- _Passage provided_
Sains Malaysiana 47(4)(2018): 811-817

http://dx.doi.org/10.17576/jsm-2018-4704-21

Alloying Behavior and Microstructural Changes of a Ti-10%Mo-10%Cr Alloy on Sintering Process

 

(Sifat Pengaloian dan Perubahan Mikrostruktur Aloi Ti-10%Mo-10%Cr ke atas Proses Sinter)

 

JUNAIDI SYARIF1*, EKO KURNIAWAN2, TUBAGUS N. ROHMANNUDIN2, MOHAMAD RASIDI RASANI2 & ZAINUDDIN SAJURI2

 

1University of Sharjah, College of Engineering, Sharjah, UAE

 

2Faculty of Engineering and Built Environment, Universiti Kebangsaan Malaysia, 43600 UKM Bangi, Selangor Darul Ehsan, Malaysia

 

Received: 17 October 2016/Accepted: 25 October 2017

 

ABSTRACT

 

This study aimed to investigate the effects of element diffusion on the alloying behaviour and microstructure of a Ti-10%Mo- 10%Cr alloy during sintering and furnace cooling. A theoretical calculation of the average diffusion distance for each element was performed to predict the alloying behaviour during sintering and furnace cooling. The Ti-10%Mo-10%Cr alloy was fabricated using a blended element powder metallurgy approach. Micrograph of the samples after sintering showed bright-circle structures and significantly decreased equiaxed structures. The number of plate-like structures increased with prolonged sintering time. Microstructural changes occurred because of element diffusion resulting from the prolonged sintering time. Moreover, the diffusion distance of each element also increased with prolonged sintering time. Although elements can sufficiently diffuse during both sintering and furnace cooling, the diffusion distance during sintering was considerably higher than that during furnace cooling for all elements. The diffusion distances of Cr and Mo were the highest and lowest, respectively, during sintering and furnace cooling. This study showed that alloying behaviour mostly occurred during sintering and was controlled by the diffusion of Mo atoms.

- _Goal 1_
In the listing, starting at the first line and ending at the line that contains "HJD: 3:57 -> none", replace every "Rosa" with "Rose" and reproduce those lines with nothing else changed.

- _Collected data_

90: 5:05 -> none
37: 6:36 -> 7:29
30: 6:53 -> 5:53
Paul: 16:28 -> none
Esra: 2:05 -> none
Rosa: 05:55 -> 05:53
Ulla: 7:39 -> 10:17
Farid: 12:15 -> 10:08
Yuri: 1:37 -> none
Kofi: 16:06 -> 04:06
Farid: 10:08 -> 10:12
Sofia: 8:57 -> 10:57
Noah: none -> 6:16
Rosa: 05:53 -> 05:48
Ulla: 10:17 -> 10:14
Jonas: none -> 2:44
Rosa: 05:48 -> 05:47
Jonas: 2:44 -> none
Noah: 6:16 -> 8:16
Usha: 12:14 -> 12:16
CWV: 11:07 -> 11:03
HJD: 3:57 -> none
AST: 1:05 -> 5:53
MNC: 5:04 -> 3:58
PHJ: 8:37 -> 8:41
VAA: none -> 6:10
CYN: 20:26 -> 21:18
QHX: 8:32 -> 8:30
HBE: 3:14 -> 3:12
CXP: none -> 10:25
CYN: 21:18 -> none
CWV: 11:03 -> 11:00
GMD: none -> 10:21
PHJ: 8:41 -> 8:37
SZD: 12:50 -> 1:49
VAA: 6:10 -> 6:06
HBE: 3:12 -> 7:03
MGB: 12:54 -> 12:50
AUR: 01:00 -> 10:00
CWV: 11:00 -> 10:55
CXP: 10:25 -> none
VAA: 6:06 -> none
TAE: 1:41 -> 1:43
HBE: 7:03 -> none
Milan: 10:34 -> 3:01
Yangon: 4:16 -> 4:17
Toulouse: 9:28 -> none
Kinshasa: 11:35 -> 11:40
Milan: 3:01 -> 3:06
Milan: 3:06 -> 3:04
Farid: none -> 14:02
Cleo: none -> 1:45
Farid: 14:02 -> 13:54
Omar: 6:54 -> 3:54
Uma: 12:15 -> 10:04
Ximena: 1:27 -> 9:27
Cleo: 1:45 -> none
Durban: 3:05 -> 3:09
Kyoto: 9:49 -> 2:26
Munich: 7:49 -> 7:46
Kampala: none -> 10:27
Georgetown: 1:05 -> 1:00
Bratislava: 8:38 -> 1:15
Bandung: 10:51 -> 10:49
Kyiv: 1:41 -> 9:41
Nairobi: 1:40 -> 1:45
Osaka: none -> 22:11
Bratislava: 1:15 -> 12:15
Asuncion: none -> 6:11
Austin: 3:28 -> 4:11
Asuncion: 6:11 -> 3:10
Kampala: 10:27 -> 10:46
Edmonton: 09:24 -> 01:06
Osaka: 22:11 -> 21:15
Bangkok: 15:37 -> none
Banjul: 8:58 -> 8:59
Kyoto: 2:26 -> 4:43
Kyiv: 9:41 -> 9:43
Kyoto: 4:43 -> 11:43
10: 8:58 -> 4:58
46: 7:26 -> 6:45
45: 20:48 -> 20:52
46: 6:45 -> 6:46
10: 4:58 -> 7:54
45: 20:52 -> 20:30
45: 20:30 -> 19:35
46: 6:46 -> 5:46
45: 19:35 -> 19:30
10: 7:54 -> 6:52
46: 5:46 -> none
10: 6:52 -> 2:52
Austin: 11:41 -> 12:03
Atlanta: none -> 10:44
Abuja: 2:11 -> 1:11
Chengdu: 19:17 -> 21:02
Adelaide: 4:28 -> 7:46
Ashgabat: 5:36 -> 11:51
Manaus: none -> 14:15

- _Goal 2_
Condense the paragraph of the alloy sintering abstract that begins "This study aimed to investigate" into a short bulleted list of its main facts.

- _Complete output 1_
90: 5:05 -> none
37: 6:36 -> 7:29
30: 6:53 -> 5:53
Paul: 16:28 -> none
Esra: 2:05 -> none
Rose: 05:55 -> 05:53
Ulla: 7:39 -> 10:17
Farid: 12:15 -> 10:08
Yuri: 1:37 -> none
Kofi: 16:06 -> 04:06
Farid: 10:08 -> 10:12
Sofia: 8:57 -> 10:57
Noah: none -> 6:16
Rose: 05:53 -> 05:48
Ulla: 10:17 -> 10:14
Jonas: none -> 2:44
Rose: 05:48 -> 05:47
Jonas: 2:44 -> none
Noah: 6:16 -> 8:16
Usha: 12:14 -> 12:16
CWV: 11:07 -> 11:03
HJD: 3:57 -> none

- _Complete output 2_
- Goal: examine how element diffusion affects the alloying behavior and microstructure of a Ti-10%Mo-10%Cr alloy during sintering and furnace cooling.
- Method: the alloy was made by blended element powder metallurgy. The average diffusion distance of each element was calculated theoretically to predict alloying behavior.
- Microstructure after sintering: bright-circle structures appeared and equiaxed structures decreased significantly. Plate-like structures increased with longer sintering time.
- Cause: these changes came from element diffusion driven by prolonged sintering. Each element's diffusion distance also grew with sintering time.
- Sintering vs. cooling: elements diffused sufficiently in both stages, but diffusion distances were considerably higher during sintering for all elements.
- By element: Cr had the highest diffusion distance and Mo the lowest.
- Conclusion: alloying occurred mostly during sintering and was controlled by the diffusion of Mo atoms.